**Отрывок для чтения:**
Слова даосской мудрости — звездный узор, вышитый в ночном небе самоуглубленной души. Загорятся ярче звезды слов-фрагментов — плотнее сгустится мрак небесных глубин. И чем проще, тем непритязательнее внушают они к безмолвию премудрой души — бездонной, как само небо.

Так за видимой мозаичностью явлений истины таится сокровенная цельность духа, потаенный всечеловек, открытый всем ритмам вселенной. Человек одинаково непостижимый, и внушающий непоколебимое доверие к себе, ибо он «не может быть», но именно по этой причине «не может не быть». Даосы, как мы помним, называли его «подлинным господином в нас» или нашим «подлинным образом, который существует прежде нашего появления на свет». По слову того же Чжуан-цзы, «нельзя не довериться присутствию Подлинного Господина, но невозможно узреть следов его...»

Безмятежен покой, чиста радость даосского мудреца, предоставляющего свершаться в глубинах своей души неисчислимым чудесам жизни. Не доказательств и оправданий искал он — ему нечего было доказывать миру и не в чем оправдываться перед собой. Он с миром событийствовал и, зная неизменность своих помыслов, доверял непроглядным глубинам своего опыта. Он любил свежесть чувства и точность выражения больше логики и абстрактных определений. Он мог не отягощать себя знаниями и жить в «забытьи», не совершая ошибок, ибо он свободен духом и, значит, всегда прав. Он впитывает в себя верховную гармонию мира, неисповедимую «полноту жизненных свойств», как младенец кормится от матери. А потому, говорили в Китае, мудрый радуется Небу и знает Судьбу.

Находить незыблемую опору в самом себе, открывать все новые горизонты жизни, удостовериться в искренности своих чувств и, наконец, хоронить свои прозрения в повседневности быта — как много у даоса поводов для радости!

Литераторы старого Китая не устают повторять, что истинная мудрость сокрыта от света и мудрый человек не выдает своей радости. Но имеющий глаза да увидит. Всполохи бодрствующего сознания оставляют свои отблески, свои летучие тени на внешних предметах: реальность самопревращения только и может пребывать в ином бытии. Есть только метафора истины, только след просветленного духа, только маска естества, только вариация темы, только декор сущности. «Истина входит в след и тень», — говорит древний китайский художник Цзун Бин. Первозданный хаос не отличается от хаоса эстетически переживаемой жизни: звездная россыпь внутреннего неба души отражается в беспорядочном наборе наших личных вещей, в самом строе человеческого быта.

**Задание 1:** Перепишите без изменений строки записей начиная со строки, где стоит "habitat: Wooded slope.", и до конца записей, включая обе границы.
Отрывок и записи взяты из разных источников.

**Материал к заданию:**
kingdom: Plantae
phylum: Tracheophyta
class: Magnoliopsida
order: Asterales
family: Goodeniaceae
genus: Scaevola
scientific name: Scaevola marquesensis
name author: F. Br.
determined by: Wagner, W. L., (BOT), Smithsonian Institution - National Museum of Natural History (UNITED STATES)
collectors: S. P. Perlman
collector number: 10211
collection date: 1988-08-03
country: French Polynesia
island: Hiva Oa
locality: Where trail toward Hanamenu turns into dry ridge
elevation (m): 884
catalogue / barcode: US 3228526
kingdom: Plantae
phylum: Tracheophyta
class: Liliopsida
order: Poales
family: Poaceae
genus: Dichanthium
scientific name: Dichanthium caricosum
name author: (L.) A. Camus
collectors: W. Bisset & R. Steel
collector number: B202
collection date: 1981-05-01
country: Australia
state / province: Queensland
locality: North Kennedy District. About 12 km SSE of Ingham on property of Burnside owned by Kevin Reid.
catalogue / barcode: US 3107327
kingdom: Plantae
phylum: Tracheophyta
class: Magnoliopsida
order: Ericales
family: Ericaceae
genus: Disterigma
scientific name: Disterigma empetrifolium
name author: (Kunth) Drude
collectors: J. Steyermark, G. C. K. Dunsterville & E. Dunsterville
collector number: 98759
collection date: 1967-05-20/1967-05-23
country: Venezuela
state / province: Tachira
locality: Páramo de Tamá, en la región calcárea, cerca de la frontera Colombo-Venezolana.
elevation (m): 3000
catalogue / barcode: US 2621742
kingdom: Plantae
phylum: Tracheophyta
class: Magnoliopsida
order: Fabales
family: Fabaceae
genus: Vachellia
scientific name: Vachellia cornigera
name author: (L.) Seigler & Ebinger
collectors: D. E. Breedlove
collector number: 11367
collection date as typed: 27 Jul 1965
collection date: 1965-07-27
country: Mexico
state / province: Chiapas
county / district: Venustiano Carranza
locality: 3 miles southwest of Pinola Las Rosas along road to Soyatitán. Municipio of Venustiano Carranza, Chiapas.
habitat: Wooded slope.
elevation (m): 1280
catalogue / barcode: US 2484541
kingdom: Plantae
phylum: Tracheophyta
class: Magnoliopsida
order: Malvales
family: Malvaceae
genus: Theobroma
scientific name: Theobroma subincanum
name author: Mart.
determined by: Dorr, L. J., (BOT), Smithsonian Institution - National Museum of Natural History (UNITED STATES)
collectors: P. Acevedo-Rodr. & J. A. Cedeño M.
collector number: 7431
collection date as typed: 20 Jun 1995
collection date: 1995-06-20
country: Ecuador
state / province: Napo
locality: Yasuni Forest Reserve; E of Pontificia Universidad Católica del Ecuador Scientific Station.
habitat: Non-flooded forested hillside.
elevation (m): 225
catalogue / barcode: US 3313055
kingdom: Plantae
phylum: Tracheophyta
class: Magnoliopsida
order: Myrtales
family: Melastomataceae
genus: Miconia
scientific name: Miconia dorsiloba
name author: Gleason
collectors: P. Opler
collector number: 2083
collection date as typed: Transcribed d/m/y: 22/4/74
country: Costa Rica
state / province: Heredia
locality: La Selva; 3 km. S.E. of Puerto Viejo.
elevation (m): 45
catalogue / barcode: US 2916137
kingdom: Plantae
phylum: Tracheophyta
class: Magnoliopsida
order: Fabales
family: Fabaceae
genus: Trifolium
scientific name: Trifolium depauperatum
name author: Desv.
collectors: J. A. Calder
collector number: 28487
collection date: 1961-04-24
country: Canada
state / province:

**Задание 2:**
Ответьте на вопросы по отрывку о даосской мудрости.
(a) С чем сравнивается то, как мудрец впитывает верховную гармонию мира?
(b) Что, по словам литераторов старого Китая, мудрый человек не выдает?
(c) Какого древнего китайского художника цитирует отрывок и какие его слова приводит?

**Письменный ответ 1:**
habitat: Wooded slope.
elevation (m): 1280
catalogue / barcode: US 2484541
kingdom: Plantae
phylum: Tracheophyta
class: Magnoliopsida
order: Malvales
family: Malvaceae
genus: Theobroma
scientific name: Theobroma subincanum
name author: Mart.
determined by: Dorr, L. J., (BOT), Smithsonian Institution - National Museum of Natural History (UNITED STATES)
collectors: P. Acevedo-Rodr. & J. A. Cedeño M.
collector number: 7431
collection date as typed: 20 Jun 1995
collection date: 1995-06-20
country: Ecuador
state / province: Napo
locality: Yasuni Forest Reserve; E of Pontificia Universidad Católica del Ecuador Scientific Station.
habitat: Non-flooded forested hillside.
elevation (m): 225
catalogue / barcode: US 3313055
kingdom: Plantae
phylum: Tracheophyta
class: Magnoliopsida
order: Myrtales
family: Melastomataceae
genus: Miconia
scientific name: Miconia dorsiloba
name author: Gleason
collectors: P. Opler
collector number: 2083
collection date as typed: Transcribed d/m/y: 22/4/74
country: Costa Rica
state / province: Heredia
locality: La Selva; 3 km. S.E. of Puerto Viejo.
elevation (m): 45
catalogue / barcode: US 2916137
kingdom: Plantae
phylum: Tracheophyta
class: Magnoliopsida
order: Fabales
family: Fabaceae
genus: Trifolium
scientific name: Trifolium depauperatum
name author: Desv.
collectors: J. A. Calder
collector number: 28487
collection date: 1961-04-24
country: Canada
state / province:

**Письменный ответ 2:**
(a) С тем, как младенец кормится от матери.
(b) Свою радость.
(c) Цзун Бина, его слова: «Истина входит в след и тень».